Gates’ presumption that only stupid people can enjoy non-interactive TV is widely shared amongst technology evangelists, but it isn’t widely shared amongst the population at large, who simply clamor for better programs. The enthusiasm of the audeince during Jon Stewart’s Crossfire appearance, where he berated the format for its idiotic theatre, shows that people want better programming, not to click more.
But in addition to thinking mass audiences are axiomatically stupid – if you got a dollar for every time a technology enthusiast berated someone “not getting it!”, there wouldn’t be a pensions crisis – Bill also makes a another mistake. He thinks broadcasters are stupid, too.”

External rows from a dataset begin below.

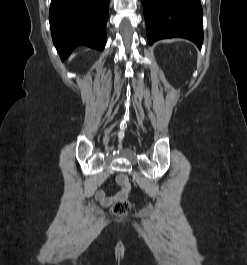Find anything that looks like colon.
I'll list each match as a JSON object with an SVG mask.
<instances>
[{
    "label": "colon",
    "mask_w": 247,
    "mask_h": 265,
    "mask_svg": "<svg viewBox=\"0 0 247 265\" xmlns=\"http://www.w3.org/2000/svg\"><path fill=\"white\" fill-rule=\"evenodd\" d=\"M119 182L122 185V189L129 192L131 189L130 182L125 177H120ZM131 204L126 198L118 199L112 205V212L115 216L123 217L130 210Z\"/></svg>",
    "instance_id": "5ec220e1"
}]
</instances>
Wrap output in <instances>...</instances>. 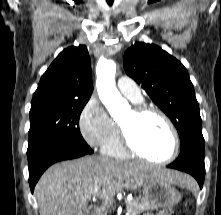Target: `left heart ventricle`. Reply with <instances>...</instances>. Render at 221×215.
Here are the masks:
<instances>
[{
	"label": "left heart ventricle",
	"mask_w": 221,
	"mask_h": 215,
	"mask_svg": "<svg viewBox=\"0 0 221 215\" xmlns=\"http://www.w3.org/2000/svg\"><path fill=\"white\" fill-rule=\"evenodd\" d=\"M120 123L127 128L135 147L153 160L167 158L173 148L172 136L162 121L155 114L135 117L130 111Z\"/></svg>",
	"instance_id": "b2bd125f"
}]
</instances>
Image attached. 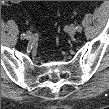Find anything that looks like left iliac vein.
I'll return each instance as SVG.
<instances>
[{
	"label": "left iliac vein",
	"instance_id": "obj_1",
	"mask_svg": "<svg viewBox=\"0 0 109 109\" xmlns=\"http://www.w3.org/2000/svg\"><path fill=\"white\" fill-rule=\"evenodd\" d=\"M77 32V29H76V26L74 24H71L69 27H68V33L70 36H74Z\"/></svg>",
	"mask_w": 109,
	"mask_h": 109
}]
</instances>
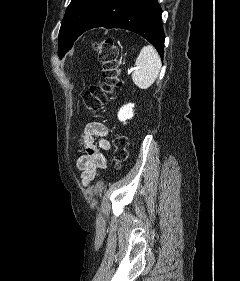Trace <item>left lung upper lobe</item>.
I'll return each mask as SVG.
<instances>
[{
	"label": "left lung upper lobe",
	"instance_id": "obj_1",
	"mask_svg": "<svg viewBox=\"0 0 240 281\" xmlns=\"http://www.w3.org/2000/svg\"><path fill=\"white\" fill-rule=\"evenodd\" d=\"M102 0H72L66 9L60 32L58 54L63 57L71 49L80 31Z\"/></svg>",
	"mask_w": 240,
	"mask_h": 281
}]
</instances>
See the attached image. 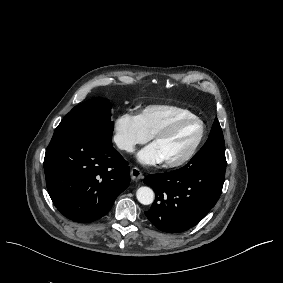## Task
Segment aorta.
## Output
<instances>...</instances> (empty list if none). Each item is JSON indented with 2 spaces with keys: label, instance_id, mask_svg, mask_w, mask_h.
<instances>
[{
  "label": "aorta",
  "instance_id": "aorta-1",
  "mask_svg": "<svg viewBox=\"0 0 283 283\" xmlns=\"http://www.w3.org/2000/svg\"><path fill=\"white\" fill-rule=\"evenodd\" d=\"M137 200L143 205L152 204L155 198L153 190L149 187H140L136 192Z\"/></svg>",
  "mask_w": 283,
  "mask_h": 283
}]
</instances>
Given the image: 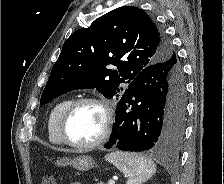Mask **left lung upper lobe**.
Returning a JSON list of instances; mask_svg holds the SVG:
<instances>
[{
	"mask_svg": "<svg viewBox=\"0 0 224 184\" xmlns=\"http://www.w3.org/2000/svg\"><path fill=\"white\" fill-rule=\"evenodd\" d=\"M172 57L177 59L170 42L144 11L119 7L67 39L40 103L73 89L96 88L106 98L120 97L122 83H130L144 68ZM176 65L181 66L178 59Z\"/></svg>",
	"mask_w": 224,
	"mask_h": 184,
	"instance_id": "1",
	"label": "left lung upper lobe"
}]
</instances>
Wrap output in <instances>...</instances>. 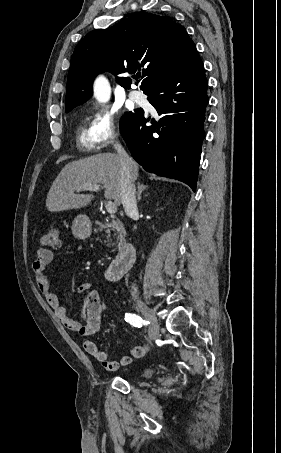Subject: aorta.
Wrapping results in <instances>:
<instances>
[{
  "mask_svg": "<svg viewBox=\"0 0 281 453\" xmlns=\"http://www.w3.org/2000/svg\"><path fill=\"white\" fill-rule=\"evenodd\" d=\"M94 95L101 103H106L110 99L111 87L104 76H99L94 82Z\"/></svg>",
  "mask_w": 281,
  "mask_h": 453,
  "instance_id": "obj_1",
  "label": "aorta"
}]
</instances>
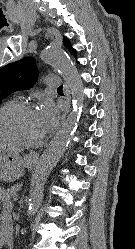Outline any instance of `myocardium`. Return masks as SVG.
<instances>
[{
    "label": "myocardium",
    "mask_w": 135,
    "mask_h": 249,
    "mask_svg": "<svg viewBox=\"0 0 135 249\" xmlns=\"http://www.w3.org/2000/svg\"><path fill=\"white\" fill-rule=\"evenodd\" d=\"M35 106L34 104L30 102H14L12 104L7 105L0 111V136L13 144L28 147V148H34L42 144L44 140V136L39 138L36 141H25L21 138H19L14 132L8 130L4 125V119L9 116L10 114L14 112L19 111H29L34 110Z\"/></svg>",
    "instance_id": "myocardium-1"
}]
</instances>
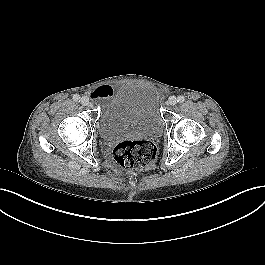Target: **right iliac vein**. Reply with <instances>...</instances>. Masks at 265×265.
Instances as JSON below:
<instances>
[{"instance_id": "right-iliac-vein-1", "label": "right iliac vein", "mask_w": 265, "mask_h": 265, "mask_svg": "<svg viewBox=\"0 0 265 265\" xmlns=\"http://www.w3.org/2000/svg\"><path fill=\"white\" fill-rule=\"evenodd\" d=\"M80 101H81V104L84 105V106H87V105L90 104L89 99L87 97H85V96L82 97Z\"/></svg>"}]
</instances>
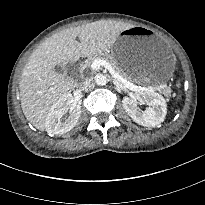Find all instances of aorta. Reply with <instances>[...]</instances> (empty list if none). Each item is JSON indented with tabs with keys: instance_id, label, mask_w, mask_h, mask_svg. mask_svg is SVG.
<instances>
[{
	"instance_id": "obj_1",
	"label": "aorta",
	"mask_w": 205,
	"mask_h": 205,
	"mask_svg": "<svg viewBox=\"0 0 205 205\" xmlns=\"http://www.w3.org/2000/svg\"><path fill=\"white\" fill-rule=\"evenodd\" d=\"M95 83L99 86L106 85L108 79L104 74H96L94 77Z\"/></svg>"
}]
</instances>
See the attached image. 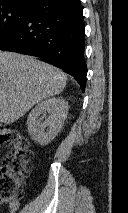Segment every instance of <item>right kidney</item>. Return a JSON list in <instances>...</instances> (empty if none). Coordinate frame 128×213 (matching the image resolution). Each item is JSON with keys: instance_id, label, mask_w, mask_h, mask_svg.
Here are the masks:
<instances>
[{"instance_id": "obj_1", "label": "right kidney", "mask_w": 128, "mask_h": 213, "mask_svg": "<svg viewBox=\"0 0 128 213\" xmlns=\"http://www.w3.org/2000/svg\"><path fill=\"white\" fill-rule=\"evenodd\" d=\"M68 110V102L59 97L38 103L27 118L28 133L32 140L42 146L49 144L61 131ZM45 112L49 115L42 122L39 116Z\"/></svg>"}]
</instances>
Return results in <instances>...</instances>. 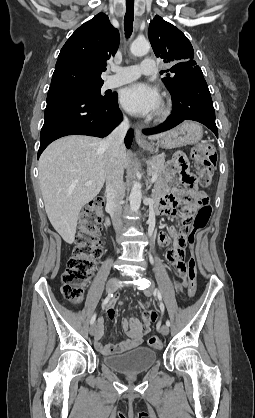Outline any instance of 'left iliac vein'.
<instances>
[{
    "instance_id": "obj_1",
    "label": "left iliac vein",
    "mask_w": 255,
    "mask_h": 418,
    "mask_svg": "<svg viewBox=\"0 0 255 418\" xmlns=\"http://www.w3.org/2000/svg\"><path fill=\"white\" fill-rule=\"evenodd\" d=\"M144 294H145L146 296H151V295L153 294V287H149V288L145 289V290H144ZM161 333H162L163 335H168V334H169V326H167V325H163V326L161 327Z\"/></svg>"
}]
</instances>
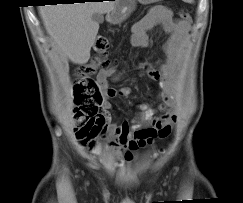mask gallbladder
<instances>
[{"instance_id":"bac80fb5","label":"gallbladder","mask_w":243,"mask_h":203,"mask_svg":"<svg viewBox=\"0 0 243 203\" xmlns=\"http://www.w3.org/2000/svg\"><path fill=\"white\" fill-rule=\"evenodd\" d=\"M92 20L99 24L103 22L104 18L103 15L100 13H93Z\"/></svg>"}]
</instances>
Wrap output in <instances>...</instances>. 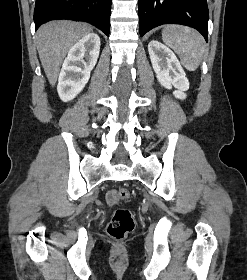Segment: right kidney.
I'll list each match as a JSON object with an SVG mask.
<instances>
[{"label":"right kidney","instance_id":"obj_1","mask_svg":"<svg viewBox=\"0 0 247 280\" xmlns=\"http://www.w3.org/2000/svg\"><path fill=\"white\" fill-rule=\"evenodd\" d=\"M100 38L89 33L74 44L65 58L59 74L57 91L62 101L74 99L85 87L96 65Z\"/></svg>","mask_w":247,"mask_h":280}]
</instances>
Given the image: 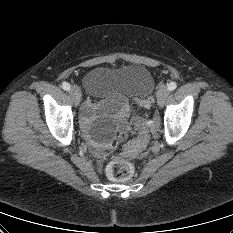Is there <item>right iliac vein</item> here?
Instances as JSON below:
<instances>
[{
  "instance_id": "63e3f726",
  "label": "right iliac vein",
  "mask_w": 233,
  "mask_h": 233,
  "mask_svg": "<svg viewBox=\"0 0 233 233\" xmlns=\"http://www.w3.org/2000/svg\"><path fill=\"white\" fill-rule=\"evenodd\" d=\"M70 95L74 101V103L77 105L79 104L81 100V91L78 86L74 85L70 88Z\"/></svg>"
}]
</instances>
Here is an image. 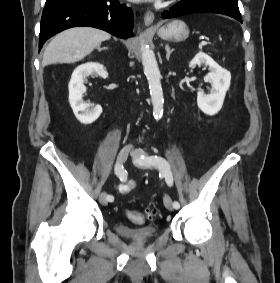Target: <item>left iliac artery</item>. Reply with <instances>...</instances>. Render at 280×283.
I'll use <instances>...</instances> for the list:
<instances>
[{
	"label": "left iliac artery",
	"mask_w": 280,
	"mask_h": 283,
	"mask_svg": "<svg viewBox=\"0 0 280 283\" xmlns=\"http://www.w3.org/2000/svg\"><path fill=\"white\" fill-rule=\"evenodd\" d=\"M141 162L156 166L160 170L161 174L165 177L166 183L169 186L173 185V175L170 169V165L166 161V159L157 155L151 157L141 156ZM173 206L175 209H178L180 207V204L179 202L174 201Z\"/></svg>",
	"instance_id": "left-iliac-artery-1"
}]
</instances>
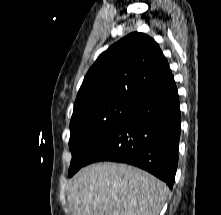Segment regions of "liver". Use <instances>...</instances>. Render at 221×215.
Returning <instances> with one entry per match:
<instances>
[{"label": "liver", "mask_w": 221, "mask_h": 215, "mask_svg": "<svg viewBox=\"0 0 221 215\" xmlns=\"http://www.w3.org/2000/svg\"><path fill=\"white\" fill-rule=\"evenodd\" d=\"M167 185L139 168L111 162L81 169L68 183L72 215H159Z\"/></svg>", "instance_id": "obj_1"}]
</instances>
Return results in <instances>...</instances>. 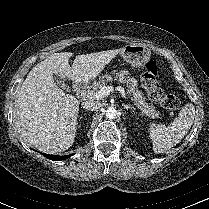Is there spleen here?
Here are the masks:
<instances>
[{"instance_id":"spleen-1","label":"spleen","mask_w":209,"mask_h":209,"mask_svg":"<svg viewBox=\"0 0 209 209\" xmlns=\"http://www.w3.org/2000/svg\"><path fill=\"white\" fill-rule=\"evenodd\" d=\"M195 117V108L187 103L169 126L150 124L149 133L155 153H164L178 144L191 128Z\"/></svg>"}]
</instances>
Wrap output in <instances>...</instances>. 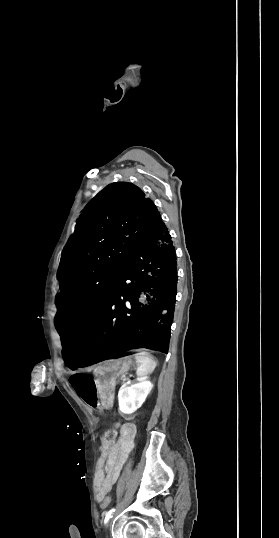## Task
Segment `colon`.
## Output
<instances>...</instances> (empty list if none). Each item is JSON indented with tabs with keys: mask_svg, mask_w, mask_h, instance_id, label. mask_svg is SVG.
<instances>
[{
	"mask_svg": "<svg viewBox=\"0 0 279 538\" xmlns=\"http://www.w3.org/2000/svg\"><path fill=\"white\" fill-rule=\"evenodd\" d=\"M116 436H117V433L114 431V430H109L107 432H105L102 436V443L104 444H111L115 441L116 439ZM100 459H101V456L100 458L98 459V462H97V477H99L100 473H101V463H100ZM111 500H110V497L106 496L102 499V507L103 508H106L109 506Z\"/></svg>",
	"mask_w": 279,
	"mask_h": 538,
	"instance_id": "1",
	"label": "colon"
}]
</instances>
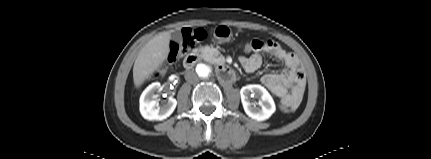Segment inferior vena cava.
<instances>
[{
    "label": "inferior vena cava",
    "mask_w": 431,
    "mask_h": 159,
    "mask_svg": "<svg viewBox=\"0 0 431 159\" xmlns=\"http://www.w3.org/2000/svg\"><path fill=\"white\" fill-rule=\"evenodd\" d=\"M185 79L191 84L197 83L199 80L197 74L193 70L187 71L185 73Z\"/></svg>",
    "instance_id": "obj_1"
}]
</instances>
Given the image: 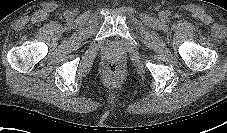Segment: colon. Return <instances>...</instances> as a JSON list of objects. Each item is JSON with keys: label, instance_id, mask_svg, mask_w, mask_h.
Here are the masks:
<instances>
[{"label": "colon", "instance_id": "1", "mask_svg": "<svg viewBox=\"0 0 227 133\" xmlns=\"http://www.w3.org/2000/svg\"><path fill=\"white\" fill-rule=\"evenodd\" d=\"M105 70L112 76H118L122 73V66L118 62H108L105 65Z\"/></svg>", "mask_w": 227, "mask_h": 133}]
</instances>
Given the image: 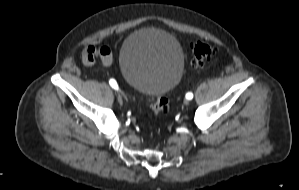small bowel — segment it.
Masks as SVG:
<instances>
[{
	"mask_svg": "<svg viewBox=\"0 0 299 190\" xmlns=\"http://www.w3.org/2000/svg\"><path fill=\"white\" fill-rule=\"evenodd\" d=\"M98 41H92L89 46L86 47L83 60H85L88 56L92 58V61L95 60L101 61L104 65H112L114 61L112 51L106 46H98ZM92 62V63H93Z\"/></svg>",
	"mask_w": 299,
	"mask_h": 190,
	"instance_id": "1",
	"label": "small bowel"
}]
</instances>
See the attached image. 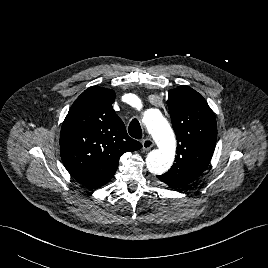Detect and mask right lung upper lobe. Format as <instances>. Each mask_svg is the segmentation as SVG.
Wrapping results in <instances>:
<instances>
[{
  "label": "right lung upper lobe",
  "mask_w": 268,
  "mask_h": 268,
  "mask_svg": "<svg viewBox=\"0 0 268 268\" xmlns=\"http://www.w3.org/2000/svg\"><path fill=\"white\" fill-rule=\"evenodd\" d=\"M114 100V90L92 86L76 99L62 124V161L77 182L90 188L112 179L123 153L142 148L128 136Z\"/></svg>",
  "instance_id": "1"
}]
</instances>
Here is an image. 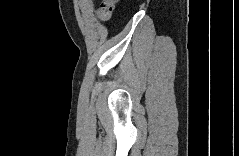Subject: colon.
Segmentation results:
<instances>
[{"mask_svg": "<svg viewBox=\"0 0 239 156\" xmlns=\"http://www.w3.org/2000/svg\"><path fill=\"white\" fill-rule=\"evenodd\" d=\"M114 5H115V1L114 0H104L101 4H100V16L102 19L106 20L108 19L111 14L112 11L114 9Z\"/></svg>", "mask_w": 239, "mask_h": 156, "instance_id": "obj_1", "label": "colon"}]
</instances>
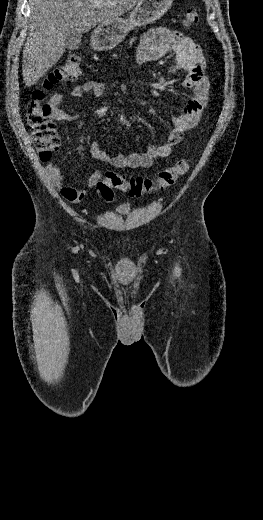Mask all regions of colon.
<instances>
[{
    "label": "colon",
    "mask_w": 263,
    "mask_h": 520,
    "mask_svg": "<svg viewBox=\"0 0 263 520\" xmlns=\"http://www.w3.org/2000/svg\"><path fill=\"white\" fill-rule=\"evenodd\" d=\"M199 21V13L195 7L185 11L183 23L186 27L194 26ZM81 75L80 59L70 56L61 66L51 72L41 88L33 92L28 106L27 122L30 133L42 161H48L60 147L55 123L51 116V107L43 103L45 91L58 83H71ZM191 162L180 159L172 166L161 170L153 178L140 176L129 177L109 171L96 184L102 198L111 202L115 190L125 192L131 197H141L152 192H159L173 186L177 180L188 173Z\"/></svg>",
    "instance_id": "colon-1"
}]
</instances>
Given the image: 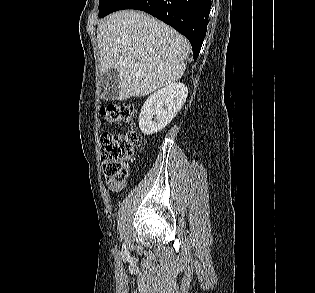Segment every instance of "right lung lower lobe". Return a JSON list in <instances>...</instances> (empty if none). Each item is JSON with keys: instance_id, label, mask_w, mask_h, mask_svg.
<instances>
[{"instance_id": "98d812e1", "label": "right lung lower lobe", "mask_w": 315, "mask_h": 293, "mask_svg": "<svg viewBox=\"0 0 315 293\" xmlns=\"http://www.w3.org/2000/svg\"><path fill=\"white\" fill-rule=\"evenodd\" d=\"M211 0H112L101 16L123 9L145 11L188 38L197 59L208 24Z\"/></svg>"}]
</instances>
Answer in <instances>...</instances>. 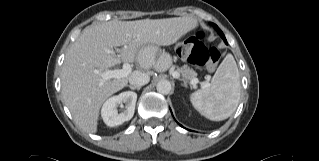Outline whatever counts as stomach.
Wrapping results in <instances>:
<instances>
[{"mask_svg":"<svg viewBox=\"0 0 319 161\" xmlns=\"http://www.w3.org/2000/svg\"><path fill=\"white\" fill-rule=\"evenodd\" d=\"M139 60L153 62L160 70H167L172 65L170 54L161 50L157 45L148 44L143 46L138 53Z\"/></svg>","mask_w":319,"mask_h":161,"instance_id":"stomach-1","label":"stomach"}]
</instances>
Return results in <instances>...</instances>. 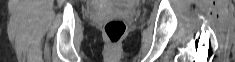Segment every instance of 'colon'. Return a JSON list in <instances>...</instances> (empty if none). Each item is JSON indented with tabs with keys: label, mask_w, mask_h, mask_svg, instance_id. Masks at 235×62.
Here are the masks:
<instances>
[{
	"label": "colon",
	"mask_w": 235,
	"mask_h": 62,
	"mask_svg": "<svg viewBox=\"0 0 235 62\" xmlns=\"http://www.w3.org/2000/svg\"><path fill=\"white\" fill-rule=\"evenodd\" d=\"M103 30L108 43L114 47L123 38L126 31V24L121 19H112L104 24Z\"/></svg>",
	"instance_id": "obj_1"
}]
</instances>
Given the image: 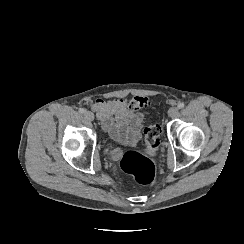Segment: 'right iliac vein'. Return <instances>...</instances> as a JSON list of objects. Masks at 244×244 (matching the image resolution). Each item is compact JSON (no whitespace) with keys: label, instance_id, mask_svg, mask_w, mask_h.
<instances>
[{"label":"right iliac vein","instance_id":"obj_1","mask_svg":"<svg viewBox=\"0 0 244 244\" xmlns=\"http://www.w3.org/2000/svg\"><path fill=\"white\" fill-rule=\"evenodd\" d=\"M84 116L87 120L93 121L94 120V114L90 111H85Z\"/></svg>","mask_w":244,"mask_h":244}]
</instances>
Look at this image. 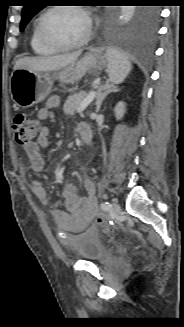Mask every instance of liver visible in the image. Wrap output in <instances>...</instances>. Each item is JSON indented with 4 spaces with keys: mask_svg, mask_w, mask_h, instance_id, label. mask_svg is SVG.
Segmentation results:
<instances>
[{
    "mask_svg": "<svg viewBox=\"0 0 184 327\" xmlns=\"http://www.w3.org/2000/svg\"><path fill=\"white\" fill-rule=\"evenodd\" d=\"M80 54L81 51L51 57H24L15 63L14 70L24 68L38 72L56 71L74 63Z\"/></svg>",
    "mask_w": 184,
    "mask_h": 327,
    "instance_id": "1",
    "label": "liver"
}]
</instances>
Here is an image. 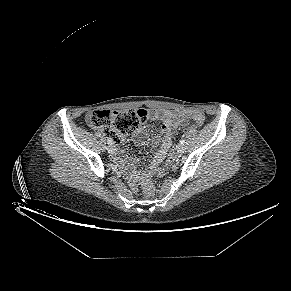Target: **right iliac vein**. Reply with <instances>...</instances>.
I'll return each mask as SVG.
<instances>
[{"mask_svg": "<svg viewBox=\"0 0 291 291\" xmlns=\"http://www.w3.org/2000/svg\"><path fill=\"white\" fill-rule=\"evenodd\" d=\"M107 150H108L109 153L113 154L116 149H115V147L113 145H110V146L107 147Z\"/></svg>", "mask_w": 291, "mask_h": 291, "instance_id": "obj_1", "label": "right iliac vein"}]
</instances>
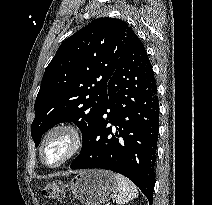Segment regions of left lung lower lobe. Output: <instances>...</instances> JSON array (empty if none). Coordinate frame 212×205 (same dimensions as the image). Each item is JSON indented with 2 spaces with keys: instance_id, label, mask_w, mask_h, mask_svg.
<instances>
[{
  "instance_id": "obj_1",
  "label": "left lung lower lobe",
  "mask_w": 212,
  "mask_h": 205,
  "mask_svg": "<svg viewBox=\"0 0 212 205\" xmlns=\"http://www.w3.org/2000/svg\"><path fill=\"white\" fill-rule=\"evenodd\" d=\"M159 130L157 85L150 60L135 34L108 81V100L71 169L120 173L153 202Z\"/></svg>"
}]
</instances>
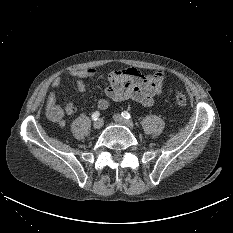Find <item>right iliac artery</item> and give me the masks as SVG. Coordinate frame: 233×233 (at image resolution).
I'll use <instances>...</instances> for the list:
<instances>
[{"mask_svg":"<svg viewBox=\"0 0 233 233\" xmlns=\"http://www.w3.org/2000/svg\"><path fill=\"white\" fill-rule=\"evenodd\" d=\"M99 115H100V113H99L98 111L94 112V113L92 114V116H91V117H92V120H94V121L98 120Z\"/></svg>","mask_w":233,"mask_h":233,"instance_id":"obj_1","label":"right iliac artery"}]
</instances>
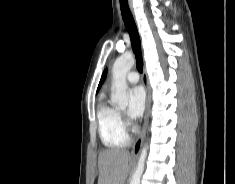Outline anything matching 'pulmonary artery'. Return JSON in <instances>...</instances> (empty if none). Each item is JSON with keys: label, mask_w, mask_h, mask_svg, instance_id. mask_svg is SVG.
<instances>
[{"label": "pulmonary artery", "mask_w": 235, "mask_h": 184, "mask_svg": "<svg viewBox=\"0 0 235 184\" xmlns=\"http://www.w3.org/2000/svg\"><path fill=\"white\" fill-rule=\"evenodd\" d=\"M139 74L137 72H128L125 76V79L130 84H136L139 81Z\"/></svg>", "instance_id": "pulmonary-artery-1"}]
</instances>
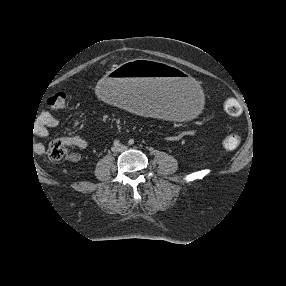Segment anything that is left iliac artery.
<instances>
[{
  "label": "left iliac artery",
  "instance_id": "left-iliac-artery-1",
  "mask_svg": "<svg viewBox=\"0 0 286 286\" xmlns=\"http://www.w3.org/2000/svg\"><path fill=\"white\" fill-rule=\"evenodd\" d=\"M130 145L134 144V140L133 139H130L129 142H128Z\"/></svg>",
  "mask_w": 286,
  "mask_h": 286
}]
</instances>
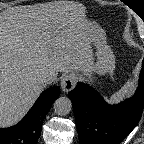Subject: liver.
Here are the masks:
<instances>
[{
	"instance_id": "1",
	"label": "liver",
	"mask_w": 144,
	"mask_h": 144,
	"mask_svg": "<svg viewBox=\"0 0 144 144\" xmlns=\"http://www.w3.org/2000/svg\"><path fill=\"white\" fill-rule=\"evenodd\" d=\"M86 8L54 1L0 13V127L19 122L43 91L48 72H92Z\"/></svg>"
}]
</instances>
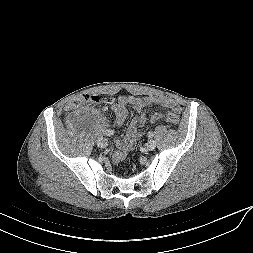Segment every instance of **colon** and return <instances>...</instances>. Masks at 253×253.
Returning <instances> with one entry per match:
<instances>
[{"label": "colon", "instance_id": "obj_1", "mask_svg": "<svg viewBox=\"0 0 253 253\" xmlns=\"http://www.w3.org/2000/svg\"><path fill=\"white\" fill-rule=\"evenodd\" d=\"M101 102H103V100L98 96L83 95L70 102L67 109L70 112H74L83 108L86 104H97ZM166 120L171 124L177 125L180 122V117L175 113H169L166 115Z\"/></svg>", "mask_w": 253, "mask_h": 253}]
</instances>
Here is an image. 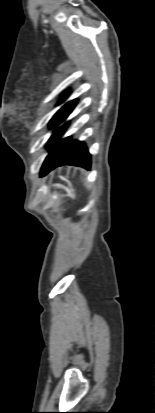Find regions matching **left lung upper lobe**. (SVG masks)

Assuming stupidity on the part of a potential adversary is dangerous. And after reading both articles it was pretty clear that Gates has sunk enough fingers in enough pies to be clearly looking to dis-intermediate everyone in the industry between the content creator and the content user. Which is fine – if you can find a better highway (a two-way highway, no less) between the two sides. But it looks increasingly like Microsoft is simply interested in building any highway, as long as the tolls go to Redmond.
This is not the old days, Bill. We’re not going to sit back and let you steamroller us into sending larger and larger chunks of our disposable income in your direction.